Having read the data, transcribe all of it without deviation.

[Plain-text document sources]
+++++
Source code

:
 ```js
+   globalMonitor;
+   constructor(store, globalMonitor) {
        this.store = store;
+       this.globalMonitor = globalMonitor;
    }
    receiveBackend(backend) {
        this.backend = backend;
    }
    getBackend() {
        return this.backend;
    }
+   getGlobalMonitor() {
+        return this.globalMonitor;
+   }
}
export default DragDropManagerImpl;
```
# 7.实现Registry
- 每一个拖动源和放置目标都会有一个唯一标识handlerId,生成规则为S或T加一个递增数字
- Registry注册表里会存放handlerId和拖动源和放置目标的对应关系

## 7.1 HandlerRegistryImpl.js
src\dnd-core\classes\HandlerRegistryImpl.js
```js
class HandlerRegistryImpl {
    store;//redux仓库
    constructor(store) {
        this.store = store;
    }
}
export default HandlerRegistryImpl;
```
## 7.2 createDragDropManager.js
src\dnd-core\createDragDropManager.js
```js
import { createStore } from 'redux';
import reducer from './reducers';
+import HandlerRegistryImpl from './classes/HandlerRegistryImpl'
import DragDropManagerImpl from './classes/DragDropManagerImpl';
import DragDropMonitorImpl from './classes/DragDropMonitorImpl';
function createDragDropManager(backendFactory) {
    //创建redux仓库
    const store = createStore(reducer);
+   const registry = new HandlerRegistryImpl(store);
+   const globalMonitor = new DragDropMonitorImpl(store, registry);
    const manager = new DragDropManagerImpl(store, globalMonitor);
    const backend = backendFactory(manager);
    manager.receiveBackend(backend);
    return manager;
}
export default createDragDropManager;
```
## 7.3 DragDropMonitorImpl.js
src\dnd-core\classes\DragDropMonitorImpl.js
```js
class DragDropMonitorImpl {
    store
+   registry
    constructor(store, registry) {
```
+++++
Expected answer:
Source code

:
 ```js
+   globalMonitor;
+   constructor(store, globalMonitor) {
        this.store = store;
+       this.globalMonitor = globalMonitor;
    }
    receiveBackend(backend) {
        this.backend = backend;
    }
    getBackend() {
        return this.backend;
    }
+   getGlobalMonitor() {
+        return this.globalMonitor;
+   }
}
export default DragDropManagerImpl;
```
# 7.实现Registry
- 每一个拖动源和放置目标都会有一个唯一标识handlerId,生成规则为S或T加一个递增数字
- Registry注册表里会存放handlerId和拖动源和放置目标的对应关系

## 7.1 HandlerRegistryImpl.js
src\dnd-core\classes\HandlerRegistryImpl.js
```js
class HandlerRegistryImpl {
    store;//redux仓库
    constructor(store) {
        this.store = store;
    }
}
export default HandlerRegistryImpl;
```
## 7.2 createDragDropManager.js
src\dnd-core\createDragDropManager.js
```js
import { createStore } from 'redux';
import reducer from './reducers';
+import HandlerRegistryImpl from './classes/HandlerRegistryImpl'
import DragDropManagerImpl from './classes/DragDropManagerImpl';
import DragDropMonitorImpl from './classes/DragDropMonitorImpl';
function createDragDropManager(backendFactory) {
    //创建redux仓库
    const store = createStore(reducer);
+   const registry = new HandlerRegistryImpl(store);
+   const globalMonitor = new DragDropMonitorImpl(store, registry);
    const manager = new DragDropManagerImpl(store, globalMonitor);
    const backend = backendFactory(manager);
    manager.receiveBackend(backend);
    return manager;
}
export default createDragDropManager;
```
## 7.3 DragDropMonitorImpl.js
src\dnd-core\classes\DragDropMonitorImpl.js
```js
class DragDropMonitorImpl {
    store
+   registry
    constructor(store, registry) {
```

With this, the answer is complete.